Local Rule amendments are in the works in the Northern District and Southern District of Indiana, with amendments to take effect Jan. 1. In the Northern District, the court has issued formal notice of its proposed amendments, inviting comments by Nov. 18. The amendments are posted on the website, but include the following of note:

Local Rule 6-1(b) on extensions of time would have no substantive change, but be cleaned up as follows with italics showing additions:

(b) Automatic Initial Extension. The deadline for filing a responsive pleading or a response to a written request for discovery or admissions will automatically be extended upon filing a notice of the extension with the court if: to respond to a pleading or a discovery request – including requests for admission – is automatically extended when an extension notice is filed with the court and:

(1) the deadline has not been extended before;

(2) the extension is for 28 or fewer days; and

(3) the party has diligently attempted to contact opposing attorneys to get their agreement to the extension;

(4) all opposing attorneys the party could reach have agreed to the extension; and

(5) the notice states:

(A) the original deadline and the requested deadline;

(B) the new deadline; that all opposing attorneys the party could reach have

agreed to the extension;
and

(C) that all opposing attorneys the attorney could reach agreed to the extension; or that the party could not reach any other opposing attorneys despite due diligence.
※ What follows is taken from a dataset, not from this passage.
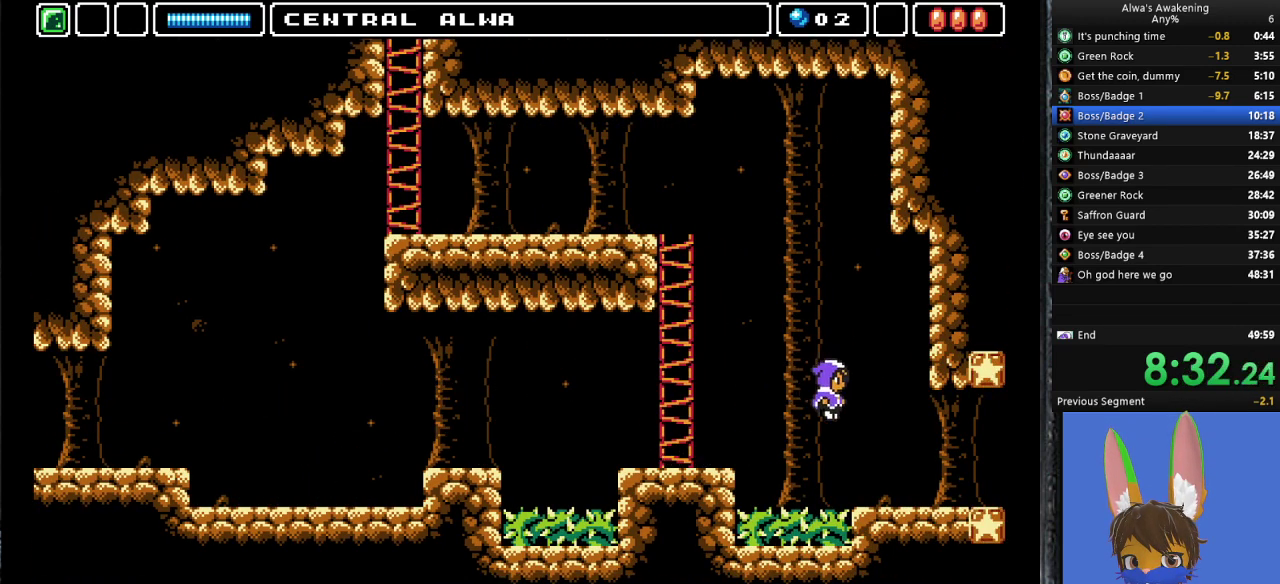
{"buttons": ["DPAD_RIGHT"], "left_stick": "center", "events": []}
The amendment would also add subsection (c) to clarify no application to pro se parties, reading, (c) Pro Se Parties. The automatic initial extension does not apply to pro se parties.

In the Southern District, a similar cleanup to its Local Rule 6-1(b), along with several other modest Local Rule amendments, will be considered by the court and released for public comment.

Separately, the Northern District has posted for public comment a new set of Local Patent Rules. Although there are only six such rules proposed, they are lengthy and significant. Any patent litigators should review them and offer comments.

New magistrate judge

The Northern District of Indiana recently announced its selection of John Martin to succeed Magistrate Judge Andrew Rodovich in the Hammond Division effective March 1 after Judge Rodovich’s retirement. Martin is a graduate of the Valparaiso University School of Law and currently serves as deputy federal community defender in Hammond. He previously served as an associate with Salberg & Weiss, representing civil litigants. In 1988, he became a deputy prosecuting attorney with the Porter County Prosecutor’s Office. In 1990, Martin became an associate with the Law Offices of James V. Tsoutsouris & Bertig. During his years with Tsoutsouris & Bertig, he was appointed a part-time deputy public defender in the Porter Superior Court. While with the Porter County Public Defender’s Office, Martin served as the chief appellate public defender.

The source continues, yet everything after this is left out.